Par conséquent la cour dit que l’employeur n’établit pas sérieusement les griefs qu’il impute à son salarié au titre d’un manquement aux obligations de son contrat de travail par le seul constat que les deux salariés désignés pour travailler ensemble ne s’entendaient pas .
Dès lors la décision doit être confirmée en ce qu’elle a dit que le licenciement de M.[M] était dépourvu de cause réelle et sérieuse.
Sur les demandes indemnitaires
Le premier juge a justement évalué le préjudice découlant de la rupture du contrat de travail en application des dispositions de l’article L.1235-3 ancien applicables selon lesquelles le salarié a ainsi droit à une indemnisation qui ne peut être inférieure à six mois de salaire.
M. [M] , qui avait deux ans d’ancienneté, expose avoir trouvé un autre travail en Suède sans pour autant apporter d’élément sur ce point à l’appui de sa demande tendant à une indemnisation plus élevée.
Le salarié formule également une demande de dommages et intérêts pour exécution fautive du contrat de travail, en soutenant d’une part que l’employeur a rompu le contrat de travail plutôt que de revenir à la situation qui prévalait avant la modification de ses fonctions , et d’autre part qu’il n’a pas agi sur le plan disciplinaire à l’égard des salariés placés sous son autorité.
La cour ayant considéré qu’il n’y avait pas eu de modification du contrat de travail, il n’est pas établi de manquement sur ce point.
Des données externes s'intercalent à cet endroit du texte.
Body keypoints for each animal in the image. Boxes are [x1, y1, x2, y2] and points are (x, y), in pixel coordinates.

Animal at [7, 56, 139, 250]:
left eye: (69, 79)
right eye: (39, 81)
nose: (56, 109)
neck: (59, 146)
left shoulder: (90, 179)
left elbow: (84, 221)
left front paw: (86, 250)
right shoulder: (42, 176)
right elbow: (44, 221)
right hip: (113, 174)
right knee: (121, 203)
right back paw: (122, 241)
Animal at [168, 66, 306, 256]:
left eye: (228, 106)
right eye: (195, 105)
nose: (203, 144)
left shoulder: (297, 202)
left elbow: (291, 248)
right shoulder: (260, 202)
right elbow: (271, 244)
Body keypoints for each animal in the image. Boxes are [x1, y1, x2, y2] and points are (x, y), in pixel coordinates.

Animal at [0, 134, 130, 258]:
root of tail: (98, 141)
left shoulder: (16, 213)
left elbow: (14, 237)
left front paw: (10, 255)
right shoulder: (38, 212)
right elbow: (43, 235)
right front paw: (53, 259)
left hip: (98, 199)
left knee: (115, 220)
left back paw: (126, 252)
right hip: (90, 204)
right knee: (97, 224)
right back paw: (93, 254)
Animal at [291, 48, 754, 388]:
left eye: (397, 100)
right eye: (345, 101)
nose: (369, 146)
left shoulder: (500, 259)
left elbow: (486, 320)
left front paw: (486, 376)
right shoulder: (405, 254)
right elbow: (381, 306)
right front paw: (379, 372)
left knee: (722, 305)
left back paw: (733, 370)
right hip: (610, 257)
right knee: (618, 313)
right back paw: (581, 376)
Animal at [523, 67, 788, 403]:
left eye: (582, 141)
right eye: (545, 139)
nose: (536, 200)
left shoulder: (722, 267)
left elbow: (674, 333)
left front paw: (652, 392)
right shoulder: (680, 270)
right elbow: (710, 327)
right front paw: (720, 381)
Concernant la mauvaise gestion du conflit l’ayant opposé à un autre ingénieur placé sous ses ordres, M. [M] ne justifie pas d’un préjudice distinct de celui déjà indemnisé au titre de la rupture du contrat de travail, puisque le salarié ne s’est jamais plaint d’une situation pathogène à son égard durant la relation de travail, y compris dans ses mails dans lesquels il a pu se plaindre du comportement de M. [V] sans pour autant apporter la démonstration de ses propres allégations à son encontre.
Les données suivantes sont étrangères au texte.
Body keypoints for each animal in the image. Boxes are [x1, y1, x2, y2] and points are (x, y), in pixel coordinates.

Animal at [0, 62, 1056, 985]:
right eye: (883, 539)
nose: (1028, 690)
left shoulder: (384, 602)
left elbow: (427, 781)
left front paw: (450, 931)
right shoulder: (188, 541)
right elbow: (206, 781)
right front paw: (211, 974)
Dès lors, le jugement doit être confirmé également sur ces points.
Sur les frais et dépens
L’employeur succombant au principal doit s’acquitter des dépens d’appel et sera condamné à payer au salarié une indemnité supplémentaire de 2 000 euros sur le fondement de l’article 700 du code de procédure civile .
PAR CES MOTIFS
La Cour,
Statuant par arrêt contradictoire, par mise à disposition au greffe, les parties en ayant été préalablement avisées dans les conditions prévues à l’article 450 du code de procédure civile, en matière prud’homale,
Confirme le jugement déféré en toutes ses dispositions ;
Y ajoutant ;
Condamne la société Thales Dis France à payer à M. [K] [M] la somme de 2 000 euros sur le fondement de l’article 700 du code de procédure civile ;
Condamne la société Thales Dis France aux dépens d’appel.